Stephen T. Stone, a frequent Techdirt commenter, wrote an excellent tangental piece about the difference between moderation, discretion, and censorship:
A platform the size of Twitter or Facebook comes with a built-in potential audience of millions. Anyone banned from Twitter loses the ability to reach that audience. For some people, such a loss can feel like censorship — even though it isn’t. No one has the right to an audience. No one has the right to make someone listen. But entitled people think they do have those rights, and any “violation” of those “rights” is “censorship”.
So, here are the facts: conservatives are not being censored on the basis of their political beliefs; the President of the United States is certainly not being censored — he’s the president; Section 230 of the CDA helps protect companies like Twitter from liability when a user threatens violence, posts something defamatory, or similar; the First Amendment allows social media companies to determine what kind of posts they will allow, prevent, or remove; and, finally, this Executive Order will have virtually no effect.
This topic distracts from far more pressing concerns. In the real world, there is a pandemic that is causing thousands of deaths every day, many of which are in the United States because its federal government took almost no action through February and much of March. The response to that pandemic has caused economic activity around the world to slow down, leading to unprecedented job losses that threaten the livelihood of millions. Politically, the remaining positivity in Trump’s poll numbers has been declining, which sucks for him; a more pressing concern is that Americans’ trust in their federal government keeps dropping.

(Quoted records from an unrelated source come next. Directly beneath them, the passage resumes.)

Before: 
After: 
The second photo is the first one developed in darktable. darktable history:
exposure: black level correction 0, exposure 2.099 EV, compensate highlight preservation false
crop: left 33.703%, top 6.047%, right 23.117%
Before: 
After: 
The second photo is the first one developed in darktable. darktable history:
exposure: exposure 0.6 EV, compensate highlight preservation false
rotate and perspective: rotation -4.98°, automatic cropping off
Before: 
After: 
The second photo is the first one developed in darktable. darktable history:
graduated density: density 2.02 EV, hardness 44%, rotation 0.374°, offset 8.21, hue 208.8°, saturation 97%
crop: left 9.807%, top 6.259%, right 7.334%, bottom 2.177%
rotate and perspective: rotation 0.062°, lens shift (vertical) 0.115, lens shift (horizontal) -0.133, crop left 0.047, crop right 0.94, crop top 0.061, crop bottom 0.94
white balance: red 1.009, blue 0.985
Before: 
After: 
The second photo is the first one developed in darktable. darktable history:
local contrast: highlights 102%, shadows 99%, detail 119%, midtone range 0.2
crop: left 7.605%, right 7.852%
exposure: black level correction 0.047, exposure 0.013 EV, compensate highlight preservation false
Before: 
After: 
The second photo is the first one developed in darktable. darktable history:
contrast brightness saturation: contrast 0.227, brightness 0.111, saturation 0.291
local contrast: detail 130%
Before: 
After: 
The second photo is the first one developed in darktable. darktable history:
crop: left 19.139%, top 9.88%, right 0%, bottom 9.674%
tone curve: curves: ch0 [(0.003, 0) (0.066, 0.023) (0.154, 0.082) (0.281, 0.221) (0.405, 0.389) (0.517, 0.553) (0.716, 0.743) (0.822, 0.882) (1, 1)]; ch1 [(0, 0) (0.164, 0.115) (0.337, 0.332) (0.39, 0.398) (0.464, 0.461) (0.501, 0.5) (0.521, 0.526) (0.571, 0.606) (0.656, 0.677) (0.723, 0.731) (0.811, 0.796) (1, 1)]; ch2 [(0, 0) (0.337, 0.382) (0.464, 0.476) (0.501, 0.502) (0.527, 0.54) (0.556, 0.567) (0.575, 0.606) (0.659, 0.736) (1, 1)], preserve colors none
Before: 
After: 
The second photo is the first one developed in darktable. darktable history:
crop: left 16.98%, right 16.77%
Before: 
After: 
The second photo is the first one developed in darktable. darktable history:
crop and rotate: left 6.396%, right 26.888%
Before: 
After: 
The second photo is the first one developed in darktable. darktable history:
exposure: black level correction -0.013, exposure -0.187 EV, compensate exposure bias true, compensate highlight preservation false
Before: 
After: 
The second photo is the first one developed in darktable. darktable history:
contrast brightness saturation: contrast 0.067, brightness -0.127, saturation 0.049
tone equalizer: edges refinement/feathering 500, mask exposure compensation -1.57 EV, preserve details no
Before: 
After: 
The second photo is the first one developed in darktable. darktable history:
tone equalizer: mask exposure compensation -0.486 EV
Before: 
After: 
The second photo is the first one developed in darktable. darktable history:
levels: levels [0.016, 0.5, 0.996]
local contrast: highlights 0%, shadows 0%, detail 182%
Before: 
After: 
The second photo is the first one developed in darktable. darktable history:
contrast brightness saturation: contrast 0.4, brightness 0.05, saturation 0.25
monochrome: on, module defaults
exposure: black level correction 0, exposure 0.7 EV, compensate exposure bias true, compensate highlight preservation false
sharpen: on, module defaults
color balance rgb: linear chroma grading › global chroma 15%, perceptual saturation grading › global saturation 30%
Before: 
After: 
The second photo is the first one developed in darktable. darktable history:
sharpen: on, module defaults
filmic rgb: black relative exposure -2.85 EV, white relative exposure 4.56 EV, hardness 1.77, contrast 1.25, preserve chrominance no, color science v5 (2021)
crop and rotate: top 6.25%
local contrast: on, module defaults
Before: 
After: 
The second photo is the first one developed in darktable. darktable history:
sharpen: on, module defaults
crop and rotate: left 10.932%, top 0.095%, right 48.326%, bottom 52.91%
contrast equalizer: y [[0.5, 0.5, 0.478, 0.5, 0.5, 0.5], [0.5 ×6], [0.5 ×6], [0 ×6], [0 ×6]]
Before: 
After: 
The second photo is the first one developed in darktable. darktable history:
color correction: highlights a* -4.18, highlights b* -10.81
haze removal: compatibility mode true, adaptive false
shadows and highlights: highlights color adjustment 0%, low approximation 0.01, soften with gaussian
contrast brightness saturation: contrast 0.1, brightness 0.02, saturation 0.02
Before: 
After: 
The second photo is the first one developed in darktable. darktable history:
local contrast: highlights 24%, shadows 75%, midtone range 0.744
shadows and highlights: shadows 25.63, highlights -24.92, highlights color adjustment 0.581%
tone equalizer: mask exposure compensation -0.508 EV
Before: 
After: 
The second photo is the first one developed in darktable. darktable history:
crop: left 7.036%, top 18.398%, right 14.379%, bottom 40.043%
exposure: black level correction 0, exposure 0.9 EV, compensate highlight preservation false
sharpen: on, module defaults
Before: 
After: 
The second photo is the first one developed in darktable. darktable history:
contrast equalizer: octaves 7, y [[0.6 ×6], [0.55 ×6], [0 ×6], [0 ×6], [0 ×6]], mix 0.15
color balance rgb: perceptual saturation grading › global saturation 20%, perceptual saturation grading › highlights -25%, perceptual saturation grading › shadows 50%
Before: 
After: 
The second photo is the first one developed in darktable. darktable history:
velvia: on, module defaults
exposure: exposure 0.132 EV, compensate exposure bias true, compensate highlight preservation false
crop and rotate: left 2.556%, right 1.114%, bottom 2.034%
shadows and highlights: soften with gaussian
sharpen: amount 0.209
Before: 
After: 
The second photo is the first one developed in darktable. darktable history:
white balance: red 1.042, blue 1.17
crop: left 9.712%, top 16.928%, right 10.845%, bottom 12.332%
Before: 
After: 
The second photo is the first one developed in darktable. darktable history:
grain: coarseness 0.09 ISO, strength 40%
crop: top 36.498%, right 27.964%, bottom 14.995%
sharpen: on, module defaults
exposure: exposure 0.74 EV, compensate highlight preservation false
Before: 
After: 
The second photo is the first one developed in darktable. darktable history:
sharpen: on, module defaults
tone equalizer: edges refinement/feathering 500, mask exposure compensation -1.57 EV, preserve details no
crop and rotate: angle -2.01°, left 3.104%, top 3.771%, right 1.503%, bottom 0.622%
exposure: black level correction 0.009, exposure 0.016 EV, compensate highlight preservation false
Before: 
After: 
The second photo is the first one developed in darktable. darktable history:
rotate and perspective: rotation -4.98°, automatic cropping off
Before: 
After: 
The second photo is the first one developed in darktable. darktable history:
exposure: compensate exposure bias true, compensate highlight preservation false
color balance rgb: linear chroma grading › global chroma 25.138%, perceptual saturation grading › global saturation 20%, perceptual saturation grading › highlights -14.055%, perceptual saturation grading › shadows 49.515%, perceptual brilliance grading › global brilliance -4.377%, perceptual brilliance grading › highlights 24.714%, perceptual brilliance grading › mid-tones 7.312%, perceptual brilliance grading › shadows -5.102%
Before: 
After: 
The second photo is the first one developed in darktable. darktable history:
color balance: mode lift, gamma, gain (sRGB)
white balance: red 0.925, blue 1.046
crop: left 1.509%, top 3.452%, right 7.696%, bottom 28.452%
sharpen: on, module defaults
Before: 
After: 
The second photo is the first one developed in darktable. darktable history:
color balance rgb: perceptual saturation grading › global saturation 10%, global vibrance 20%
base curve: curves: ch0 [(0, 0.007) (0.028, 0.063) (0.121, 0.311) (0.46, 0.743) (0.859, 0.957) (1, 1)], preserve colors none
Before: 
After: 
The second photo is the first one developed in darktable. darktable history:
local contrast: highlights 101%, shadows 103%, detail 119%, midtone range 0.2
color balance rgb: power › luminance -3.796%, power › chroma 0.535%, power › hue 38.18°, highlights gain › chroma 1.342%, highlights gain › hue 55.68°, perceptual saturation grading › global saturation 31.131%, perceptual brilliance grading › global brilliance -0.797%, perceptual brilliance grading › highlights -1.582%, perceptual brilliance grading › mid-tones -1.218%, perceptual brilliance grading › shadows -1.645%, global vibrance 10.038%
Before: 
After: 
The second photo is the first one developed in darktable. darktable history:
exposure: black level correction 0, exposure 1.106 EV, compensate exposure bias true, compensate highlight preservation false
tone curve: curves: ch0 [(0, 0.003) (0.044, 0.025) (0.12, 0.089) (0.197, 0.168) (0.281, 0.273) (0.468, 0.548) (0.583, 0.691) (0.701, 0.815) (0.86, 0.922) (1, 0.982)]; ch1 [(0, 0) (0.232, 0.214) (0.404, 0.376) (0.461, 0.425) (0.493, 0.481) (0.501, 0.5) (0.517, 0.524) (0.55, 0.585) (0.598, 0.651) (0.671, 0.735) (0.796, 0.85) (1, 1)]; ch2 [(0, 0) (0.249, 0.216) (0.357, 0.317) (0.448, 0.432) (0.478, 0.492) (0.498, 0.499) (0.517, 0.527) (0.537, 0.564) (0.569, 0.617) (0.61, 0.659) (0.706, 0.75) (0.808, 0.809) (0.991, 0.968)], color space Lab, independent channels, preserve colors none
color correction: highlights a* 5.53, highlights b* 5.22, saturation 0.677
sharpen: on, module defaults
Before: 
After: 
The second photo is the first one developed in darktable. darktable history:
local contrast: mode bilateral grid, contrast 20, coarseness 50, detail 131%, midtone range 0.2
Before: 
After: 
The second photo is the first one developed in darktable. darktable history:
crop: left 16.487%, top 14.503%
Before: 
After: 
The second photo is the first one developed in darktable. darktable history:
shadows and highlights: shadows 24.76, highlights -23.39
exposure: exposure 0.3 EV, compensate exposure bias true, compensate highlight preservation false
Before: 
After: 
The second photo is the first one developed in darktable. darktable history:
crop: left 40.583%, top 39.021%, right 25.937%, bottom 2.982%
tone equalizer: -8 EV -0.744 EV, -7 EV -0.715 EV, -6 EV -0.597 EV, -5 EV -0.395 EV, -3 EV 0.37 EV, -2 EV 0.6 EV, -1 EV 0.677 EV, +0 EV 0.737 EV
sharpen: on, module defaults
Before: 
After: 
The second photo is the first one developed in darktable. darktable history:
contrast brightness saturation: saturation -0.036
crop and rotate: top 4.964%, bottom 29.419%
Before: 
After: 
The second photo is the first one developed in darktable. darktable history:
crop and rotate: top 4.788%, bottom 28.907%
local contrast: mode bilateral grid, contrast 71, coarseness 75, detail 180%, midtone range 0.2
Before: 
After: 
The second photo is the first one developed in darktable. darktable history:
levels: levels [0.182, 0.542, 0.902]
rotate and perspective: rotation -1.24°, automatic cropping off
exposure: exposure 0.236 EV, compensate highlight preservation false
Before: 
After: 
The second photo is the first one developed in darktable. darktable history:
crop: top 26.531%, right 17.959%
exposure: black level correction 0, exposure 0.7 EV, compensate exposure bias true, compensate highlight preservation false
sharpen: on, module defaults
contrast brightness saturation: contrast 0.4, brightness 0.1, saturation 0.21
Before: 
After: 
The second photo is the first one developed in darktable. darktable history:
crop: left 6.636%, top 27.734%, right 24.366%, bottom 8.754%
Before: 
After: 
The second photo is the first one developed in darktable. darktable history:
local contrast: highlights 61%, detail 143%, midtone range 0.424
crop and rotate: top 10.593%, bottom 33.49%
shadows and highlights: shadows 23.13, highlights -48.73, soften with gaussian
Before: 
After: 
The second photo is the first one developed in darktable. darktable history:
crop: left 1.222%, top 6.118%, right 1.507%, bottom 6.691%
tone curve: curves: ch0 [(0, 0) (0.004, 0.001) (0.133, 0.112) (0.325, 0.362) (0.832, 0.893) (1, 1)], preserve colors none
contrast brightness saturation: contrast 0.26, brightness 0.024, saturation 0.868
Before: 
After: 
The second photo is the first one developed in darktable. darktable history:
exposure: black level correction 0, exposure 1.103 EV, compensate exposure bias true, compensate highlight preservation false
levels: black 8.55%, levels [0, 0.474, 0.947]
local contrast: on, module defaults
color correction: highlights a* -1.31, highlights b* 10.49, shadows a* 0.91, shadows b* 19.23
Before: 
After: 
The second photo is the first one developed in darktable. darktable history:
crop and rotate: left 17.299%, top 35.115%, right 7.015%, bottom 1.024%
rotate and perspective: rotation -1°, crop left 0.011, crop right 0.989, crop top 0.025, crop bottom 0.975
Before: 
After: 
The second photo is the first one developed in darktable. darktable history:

Whenever something like this Executive Order is described as a “distraction”, it should not carry the implication that it is deliberate. This administration is so readily engaged in scandalous, unethical, and legally dubious behaviour that it becomes a distraction creating machine without necessarily trying. It’s not really a strategy; it’s what happens when the people in charge are gleefully nihilistic and joyous in their spite. We cannot digest this force-fed all-you-can-eat buffet of cruelty.